[Exercises to complete]:
1 – What is the main problem with the film, according to the review of Halloween: Resurrection?
2 – In the Halloween: Resurrection review, reproduce the passage that begins at the words "Instead of a" and stops after "Book Of Shadows?", substituting "teenagers" for "students" wherever it occurs.
3 – Resume the Halloween: Resurrection review after its last sentence.

[Exercise text]:
Instead of a group of students going into the haunted woods with cameras and disappearing, a group of students go into Michael Myers' haunted house wired up to web cameras, and are killed. Much of the "from their view" footage is in the same style as in the Blair Witch film, and just as in Blair Witch the students are annoying and you want them to die, the same is true of Resurrection. And did anyone actually like Blair Witch 2: Book Of Shadows?
Halloween: Resurrection is also very reminiscent of Curse Of Michael Myers. Whereas in Curse it is a radio broadcast that is planned from the Myers' house, the idea has been updated to be a web broadcast. Just as in Curse, the radio DJ is killed, in Resurrection both those behind the cameras and in front of them are picked off one-by-one. Also, both 1999's House On Haunted Hill and The Haunting, both remakes, had similar themes of a group staying in a haunted building involving practical jokes stage-managed by the one who invited them, only for the house to contain real danger after all.
The film's main problem is that it is split into three disjointed stories; that of Laurie Strode, Miles and Sara. After the almost irrelevant introductory sequence, in which a few people are murdered and Laurie Strode is finally killed by Michael Myers, the plot splits into two barely related tales - that of the internet geek who does good, and that of Michael Myers killing those silly enough to spend a night in his house live on the internet. The character of Miles is one which seems to exist merely to remind the audience about the
webcast which is the reason they are in the house to begin with, and other than that he has little bearing on the plot.
The previous Halloween films after Halloween had a unique atmosphere among the slasher genre. Where most slashers were essentially a collection of random teens to be killed, there seemed to be more of a motive behind Michael Myers' actions. Although he would not hesitate to kill those in his way, he had a purpose to kill members of his family. This, though, seems to have been abandoned for this film which returns to the "kill random students" plot as used in the majority of horror films, which detracts from it as a whole.

[Provided information]:
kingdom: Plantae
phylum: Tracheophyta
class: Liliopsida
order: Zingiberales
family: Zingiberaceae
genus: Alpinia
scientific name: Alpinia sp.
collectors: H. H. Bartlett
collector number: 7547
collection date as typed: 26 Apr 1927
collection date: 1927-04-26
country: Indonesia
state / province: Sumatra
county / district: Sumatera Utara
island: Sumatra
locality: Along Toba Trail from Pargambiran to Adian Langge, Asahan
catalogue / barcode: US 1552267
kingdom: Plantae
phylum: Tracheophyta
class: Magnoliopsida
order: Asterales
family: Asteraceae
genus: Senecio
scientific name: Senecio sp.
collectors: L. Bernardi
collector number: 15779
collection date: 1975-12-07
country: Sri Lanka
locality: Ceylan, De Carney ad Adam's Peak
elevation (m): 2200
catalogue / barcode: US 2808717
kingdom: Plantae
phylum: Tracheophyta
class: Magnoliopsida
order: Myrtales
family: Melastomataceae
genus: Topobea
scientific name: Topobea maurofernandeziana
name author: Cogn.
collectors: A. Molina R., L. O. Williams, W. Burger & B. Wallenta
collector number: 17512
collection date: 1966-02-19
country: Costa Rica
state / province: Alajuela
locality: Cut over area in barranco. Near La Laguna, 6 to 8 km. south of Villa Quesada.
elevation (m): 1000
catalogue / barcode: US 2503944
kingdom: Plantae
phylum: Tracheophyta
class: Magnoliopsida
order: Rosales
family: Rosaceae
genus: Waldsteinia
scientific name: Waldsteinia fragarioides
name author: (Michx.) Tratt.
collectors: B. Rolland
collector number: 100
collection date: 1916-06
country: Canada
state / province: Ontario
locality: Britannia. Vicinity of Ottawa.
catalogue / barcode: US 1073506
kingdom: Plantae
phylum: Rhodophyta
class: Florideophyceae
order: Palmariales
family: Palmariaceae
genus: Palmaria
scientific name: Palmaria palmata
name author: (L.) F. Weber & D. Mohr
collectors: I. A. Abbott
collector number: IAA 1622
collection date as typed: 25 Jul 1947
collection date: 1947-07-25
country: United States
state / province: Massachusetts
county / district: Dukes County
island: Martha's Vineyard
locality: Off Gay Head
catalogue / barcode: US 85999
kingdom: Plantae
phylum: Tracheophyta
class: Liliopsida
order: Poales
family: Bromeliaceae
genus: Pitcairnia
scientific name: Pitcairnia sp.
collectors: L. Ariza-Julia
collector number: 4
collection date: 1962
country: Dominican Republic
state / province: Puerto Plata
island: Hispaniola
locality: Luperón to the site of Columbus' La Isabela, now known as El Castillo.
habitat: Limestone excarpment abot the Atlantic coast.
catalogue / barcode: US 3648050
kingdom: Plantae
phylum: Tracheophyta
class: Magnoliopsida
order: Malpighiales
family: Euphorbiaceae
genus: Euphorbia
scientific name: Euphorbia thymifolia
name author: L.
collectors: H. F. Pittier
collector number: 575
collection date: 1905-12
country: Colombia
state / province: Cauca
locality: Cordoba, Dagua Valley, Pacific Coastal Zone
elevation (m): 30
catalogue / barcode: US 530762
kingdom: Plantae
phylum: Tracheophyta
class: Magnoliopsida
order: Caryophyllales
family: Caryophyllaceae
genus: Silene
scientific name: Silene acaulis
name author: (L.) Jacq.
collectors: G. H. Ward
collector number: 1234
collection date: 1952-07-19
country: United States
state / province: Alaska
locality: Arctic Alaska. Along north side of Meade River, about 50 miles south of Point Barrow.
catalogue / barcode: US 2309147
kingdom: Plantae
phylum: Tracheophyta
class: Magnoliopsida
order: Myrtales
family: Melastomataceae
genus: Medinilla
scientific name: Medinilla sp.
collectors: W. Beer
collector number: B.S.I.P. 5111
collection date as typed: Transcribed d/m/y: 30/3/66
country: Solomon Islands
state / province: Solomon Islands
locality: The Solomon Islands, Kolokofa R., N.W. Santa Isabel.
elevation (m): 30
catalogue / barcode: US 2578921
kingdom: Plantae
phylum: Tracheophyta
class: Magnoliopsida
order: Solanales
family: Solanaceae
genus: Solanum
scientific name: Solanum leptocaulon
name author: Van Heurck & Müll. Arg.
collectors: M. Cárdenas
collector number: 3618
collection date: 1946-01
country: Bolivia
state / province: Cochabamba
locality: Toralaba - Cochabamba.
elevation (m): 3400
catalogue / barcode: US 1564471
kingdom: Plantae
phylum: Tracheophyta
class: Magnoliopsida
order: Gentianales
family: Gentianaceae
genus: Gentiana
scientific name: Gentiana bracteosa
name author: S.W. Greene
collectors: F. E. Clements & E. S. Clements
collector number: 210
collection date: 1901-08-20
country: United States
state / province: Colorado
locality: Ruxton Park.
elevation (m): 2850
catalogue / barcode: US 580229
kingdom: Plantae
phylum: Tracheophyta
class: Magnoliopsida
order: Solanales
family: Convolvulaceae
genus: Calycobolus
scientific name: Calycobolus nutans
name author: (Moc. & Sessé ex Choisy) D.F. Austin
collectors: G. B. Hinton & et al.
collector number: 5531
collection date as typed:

[Results of the exercise]:
1 – It is split into three disjointed stories: those of Laurie Strode, Miles and Sara.

2 –
Instead of a group of teenagers going into the haunted woods with cameras and disappearing, a group of teenagers go into Michael Myers' haunted house wired up to web cameras, and are killed. Much of the "from their view" footage is in the same style as in the Blair Witch film, and just as in Blair Witch the teenagers are annoying and you want them to die, the same is true of Resurrection. And did anyone actually like Blair Witch 2: Book Of Shadows?

3 –
Other weaknesses are the use of characters in the beginning, such as the mad Harold and the two nurses, merely to have conversations explaining the past films. This exposition seems unnecessary and slows the introduction to the film down.
There are, fortunately, some traditional Halloween moments, for example the university lecture debating the nature of evil echoes similar scenes in Halloween and Halloween H20.
Halloween: Resurrection's main problem is its lack of characters the audience sympathises with. The head of DangerTainment talks to himself and is clearly using the students to make money, yet is not even killed in the film. The heroine Sara is introduced riding a moped on the pavement. This is surely a bigger crime than any committed by Michael Myers. In a genre saturated by scream queens, the impression made by Sara is that she is a woman who rides motorbikes on crowded pavements, and from the start the audience want her to suffer a suitable death as punishment.
Although the film is never as bad as Halloween 5: Revenge Of Michael Myers it continues to draw the series away from the direction Curse was taking it. The explanation of why Michael Myers is alive and did not have his head chopped off is clever, but slows the story down as the audience would not see why having a head detached from the body would necessarily inconvenience a man who has
already been shot, stabbed, burnt, blinded etc in a genre where coming back from the dead is common practice, as Michael's eyes opening at the morgue shows.